Radio City Music Hall opened in New York City
Date : 1932-December-27
Country/Region : United States of America (USA)
Radio City Music Hall is an entertainment venue and theater in New York City. Architect Edward Durell Stone and interior designer Donald Deskey designed Radio City Music Hall in the Art Deco style. A leading expert on movie palaces, Samuel Lionel Rothafel, or "Roxy", was involved as a primary advisor to the construction of this hall. This hall is also called "The Showplace of the Nation". It is the headquarters for the Rockettes, the precision dance company. Radio City Music Hall was completed as a part of the larger development of Rockefeller Center in 1932.
Radio City Music Hall was the brainchild of the billionaire John D. Rockefeller, Jr.

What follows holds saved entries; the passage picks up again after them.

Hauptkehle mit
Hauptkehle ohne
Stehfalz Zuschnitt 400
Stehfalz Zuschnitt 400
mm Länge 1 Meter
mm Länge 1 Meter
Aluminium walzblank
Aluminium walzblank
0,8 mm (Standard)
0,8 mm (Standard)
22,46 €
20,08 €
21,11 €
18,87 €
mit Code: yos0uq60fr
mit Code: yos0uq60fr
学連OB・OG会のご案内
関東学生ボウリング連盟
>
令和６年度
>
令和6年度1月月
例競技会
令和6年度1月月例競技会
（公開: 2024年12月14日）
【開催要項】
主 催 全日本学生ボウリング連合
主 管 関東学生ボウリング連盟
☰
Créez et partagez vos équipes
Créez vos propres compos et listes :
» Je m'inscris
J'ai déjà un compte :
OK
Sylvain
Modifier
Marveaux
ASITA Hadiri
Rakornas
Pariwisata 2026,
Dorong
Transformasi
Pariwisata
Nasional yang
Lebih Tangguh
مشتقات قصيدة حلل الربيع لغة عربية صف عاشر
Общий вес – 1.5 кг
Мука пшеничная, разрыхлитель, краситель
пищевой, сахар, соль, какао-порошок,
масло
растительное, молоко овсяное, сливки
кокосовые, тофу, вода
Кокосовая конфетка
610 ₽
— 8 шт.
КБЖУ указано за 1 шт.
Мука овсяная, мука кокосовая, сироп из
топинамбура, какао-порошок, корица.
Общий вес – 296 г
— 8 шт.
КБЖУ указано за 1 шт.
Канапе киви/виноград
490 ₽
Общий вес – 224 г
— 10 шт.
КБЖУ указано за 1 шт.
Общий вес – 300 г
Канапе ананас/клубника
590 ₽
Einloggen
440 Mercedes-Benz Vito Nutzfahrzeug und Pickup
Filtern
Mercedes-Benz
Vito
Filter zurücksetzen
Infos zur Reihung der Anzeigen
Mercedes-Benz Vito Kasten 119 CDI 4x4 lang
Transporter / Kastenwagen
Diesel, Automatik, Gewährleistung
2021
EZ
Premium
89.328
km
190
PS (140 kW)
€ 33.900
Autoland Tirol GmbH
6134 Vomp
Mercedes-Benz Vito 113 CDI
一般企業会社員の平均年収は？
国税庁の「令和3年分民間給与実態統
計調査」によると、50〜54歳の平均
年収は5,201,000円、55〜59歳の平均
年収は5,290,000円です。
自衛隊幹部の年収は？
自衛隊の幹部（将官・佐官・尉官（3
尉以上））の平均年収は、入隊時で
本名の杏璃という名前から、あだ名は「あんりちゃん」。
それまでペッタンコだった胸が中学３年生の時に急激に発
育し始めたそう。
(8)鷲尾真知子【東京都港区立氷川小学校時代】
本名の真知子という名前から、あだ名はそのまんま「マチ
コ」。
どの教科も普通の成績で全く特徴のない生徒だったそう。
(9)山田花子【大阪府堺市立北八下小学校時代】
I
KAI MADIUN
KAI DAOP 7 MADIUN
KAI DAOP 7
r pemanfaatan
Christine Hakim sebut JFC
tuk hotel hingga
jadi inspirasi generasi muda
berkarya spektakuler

Initially, Radio City Music Hall was built on a plot of land that was originally intended for a Metropolitan Opera House. However, plans for the opera house were canceled in 1929. Later, it opened to the public as a part of the construction of Rockefeller Center on December 27, 1932, with a lavish stage show. This hall continued to feature films and stage productions until 1979. In 1980, after a renovation, it reopened to the public.
Radio City Music Hall is one of the principal achievements of the Art Deco style and one of the finest theater designs in the country. According to that, the interior of Radio City Music Hall is of unique importance to the history of American architecture. The public areas of the music hall contain murals, sculptures, and other works by prominent artists of the time. Four-tiered auditorium of the Radio City was the world's largest when it opened. Radio City Music Hall was designated a New York City Landmark in May 1978.